Page:
-*-*-

From Bargaining to Being : The Journey of Value Transformation
Abhishek Raj
7/14/20243 min read


When I was in second grade, I forged my father’s signature to cover up a low score on one of my weekly tests.
Eventually, I got caught, and my parents were called to the school. I was scolded in front of my classmates and their parents, leaving me devastated. In that moment, I learned that I needed to score well to avoid such embarrassment again. This experience shows how, as a child, I believed that achieving good grades was necessary to avoid being laughed at or embarrassed in front of others.
As children, we struggle to comprehend anything beyond immediate pleasure or pain. We can’t feel empathy. Our identity revolves around what brings pleasure and what helps avoid pain. In adolescence, while the knowledge of pleasure and pain remains, it no longer solely dictates our decisions. We begin to balance personal feelings with an understanding of rules, trade-offs, and the social order around us.
“If I wear this, will I look cool?” “If I pretend to enjoy this music genre , will I be popular?” Adolescents often see life as a series of bargains: “I will study for this long so I can watch TV without anyone nagging.” “I will lie and pretend to be nice so I don’t have to deal with conflict.”Nothing is done for its own sake. Everything is a calculated transaction, usually driven by fear of negative consequences. Everything is a means to some kind of pleasurable end.
The problem is that this approach prevents you from standing for something beyond yourself. You remain a child, just a bit cleverer and more sophisticated.
Eventually, we need to realize that the most precious things in life cannot be gained through bargaining and are, by definition, non-transactional. Attempting to bargain for them destroys them. You cannot conspire for happiness. It’s impossible. There are no rules to happiness. You don’t want to bargain with your mother for love, or your friends for companionship or your boss for respect.
While people who navigate life through bargaining can get far in the material world, they remain crippled and alone in their emotional world. Its simply because transactional values create bonds that are built upon manipulation.
Adulthood is the realisation that sometimes an abstract principle is right and good for its own sake, that, even if if it hurts you today, even if it hurts, others, being honest is still the right choice. Just as an adolescent learns there’s more to life than immediate pleasure, an adult understands there’s more to world than constant bargaining for validation and satisfaction
An adolescent will say that he values honesty only because he has learned that saying so yields good results. However, in challenging situations, they resort to white lies. An adult on the other hand will be honest with the simple sake that honesty is more important than his own pleasure or pain. Honesty is more important than getting what you want. Honesty is an end in itself, not a means to another end.

-*-*-

Data excerpt:
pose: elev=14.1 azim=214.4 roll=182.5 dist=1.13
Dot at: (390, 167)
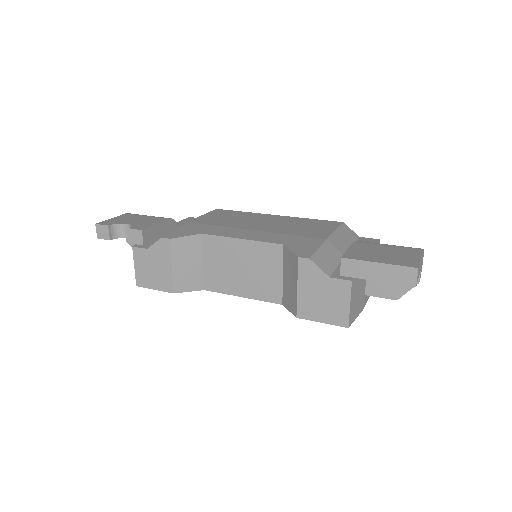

-*-*-

Instructions:
1/ Answer these questions about the essay on value transformation:
(a) What did the writer forge in second grade to cover up a low score?
(b) What does the essay say transactional values create bonds built upon?
(c) What does the final sentence of the essay call honesty?
2/ Does each statement agree with the essay on value transformation? Answer yes or no, and quote the words that decide it.
(a) Children are able to feel empathy.
(b) Happiness has no rules.
(c) People who navigate life through bargaining fail to get far in the material world.
Answer from the essay on value transformation alone.

Results of the exercise:
1/
(a) The father's signature.
(b) Manipulation.
(c) An end in itself, not a means to another end.

2/
(a) No: "We can’t feel empathy."
(b) Yes: "There are no rules to happiness."
(c) No: "While people who navigate life through bargaining can get far in the material world"